How to complete this task:
Among the entries below, count the lines that contain the word "each". Respond with the count only.

Given records START

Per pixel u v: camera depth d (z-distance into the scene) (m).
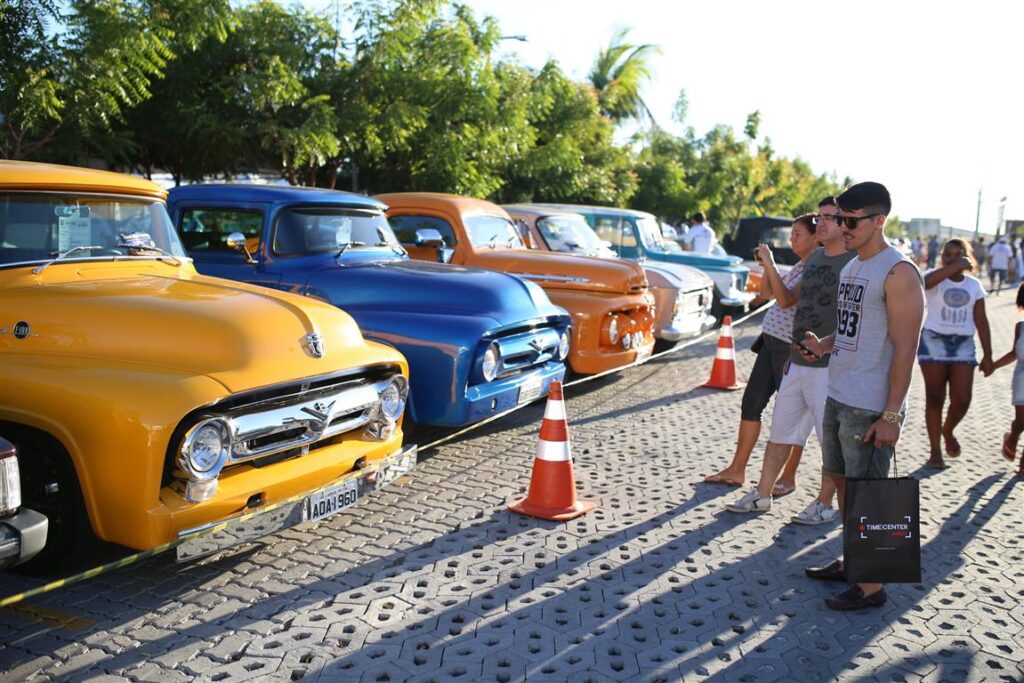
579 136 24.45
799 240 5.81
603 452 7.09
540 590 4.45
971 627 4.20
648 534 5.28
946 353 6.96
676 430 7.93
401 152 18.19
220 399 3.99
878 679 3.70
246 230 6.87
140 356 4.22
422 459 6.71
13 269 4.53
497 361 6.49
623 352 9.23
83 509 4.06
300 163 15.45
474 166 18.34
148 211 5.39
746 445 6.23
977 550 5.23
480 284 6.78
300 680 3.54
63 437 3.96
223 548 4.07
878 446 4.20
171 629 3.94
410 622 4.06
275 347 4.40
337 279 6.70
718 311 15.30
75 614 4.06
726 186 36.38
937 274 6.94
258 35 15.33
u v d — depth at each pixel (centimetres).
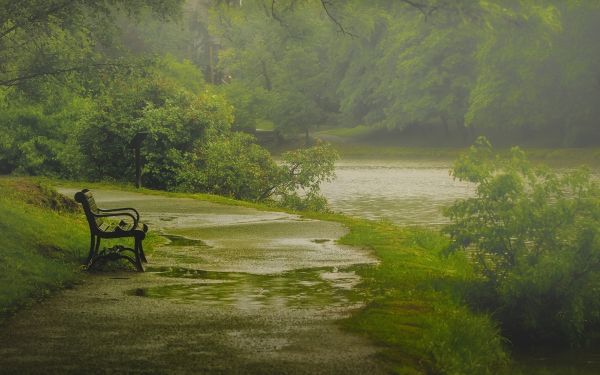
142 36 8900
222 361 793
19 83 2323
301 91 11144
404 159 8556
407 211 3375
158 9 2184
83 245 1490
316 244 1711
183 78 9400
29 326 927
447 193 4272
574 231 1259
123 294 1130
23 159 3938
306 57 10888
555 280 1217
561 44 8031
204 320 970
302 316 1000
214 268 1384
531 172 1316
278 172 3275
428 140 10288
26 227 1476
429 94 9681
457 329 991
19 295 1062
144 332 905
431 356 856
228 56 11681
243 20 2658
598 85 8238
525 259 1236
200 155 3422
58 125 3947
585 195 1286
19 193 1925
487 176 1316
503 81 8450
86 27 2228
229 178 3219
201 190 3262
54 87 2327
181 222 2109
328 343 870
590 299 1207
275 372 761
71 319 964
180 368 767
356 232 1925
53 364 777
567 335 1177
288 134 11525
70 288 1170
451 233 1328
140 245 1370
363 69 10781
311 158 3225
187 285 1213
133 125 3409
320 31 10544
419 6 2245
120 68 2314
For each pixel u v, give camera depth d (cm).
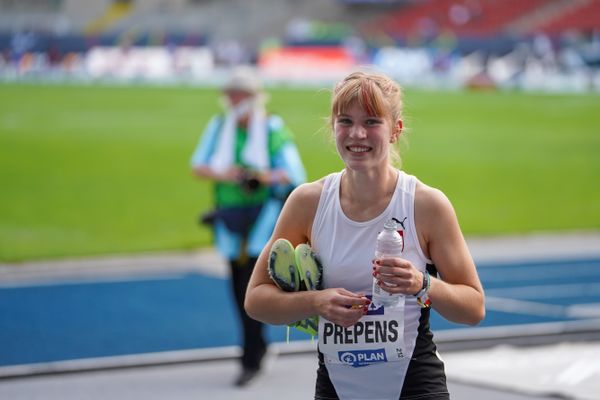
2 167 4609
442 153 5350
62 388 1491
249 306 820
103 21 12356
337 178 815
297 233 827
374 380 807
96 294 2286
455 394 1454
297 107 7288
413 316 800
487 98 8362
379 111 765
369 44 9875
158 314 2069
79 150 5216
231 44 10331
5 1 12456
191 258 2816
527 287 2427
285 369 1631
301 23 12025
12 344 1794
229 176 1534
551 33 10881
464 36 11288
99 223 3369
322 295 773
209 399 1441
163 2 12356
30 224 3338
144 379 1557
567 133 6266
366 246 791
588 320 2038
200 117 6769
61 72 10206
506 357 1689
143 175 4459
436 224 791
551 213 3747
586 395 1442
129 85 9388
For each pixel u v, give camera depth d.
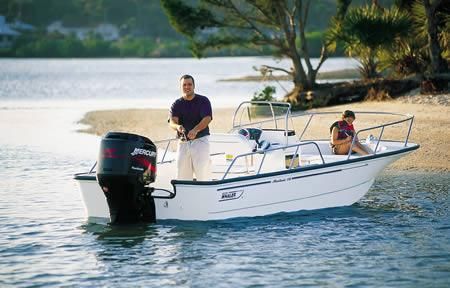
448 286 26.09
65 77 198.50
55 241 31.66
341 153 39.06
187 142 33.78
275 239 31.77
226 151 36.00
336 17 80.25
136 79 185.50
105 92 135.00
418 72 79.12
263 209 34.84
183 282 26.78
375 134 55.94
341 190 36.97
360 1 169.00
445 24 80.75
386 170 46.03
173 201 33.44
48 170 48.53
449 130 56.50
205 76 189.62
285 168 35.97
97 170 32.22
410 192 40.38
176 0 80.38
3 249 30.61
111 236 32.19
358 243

Given records END

Exercise solution:
3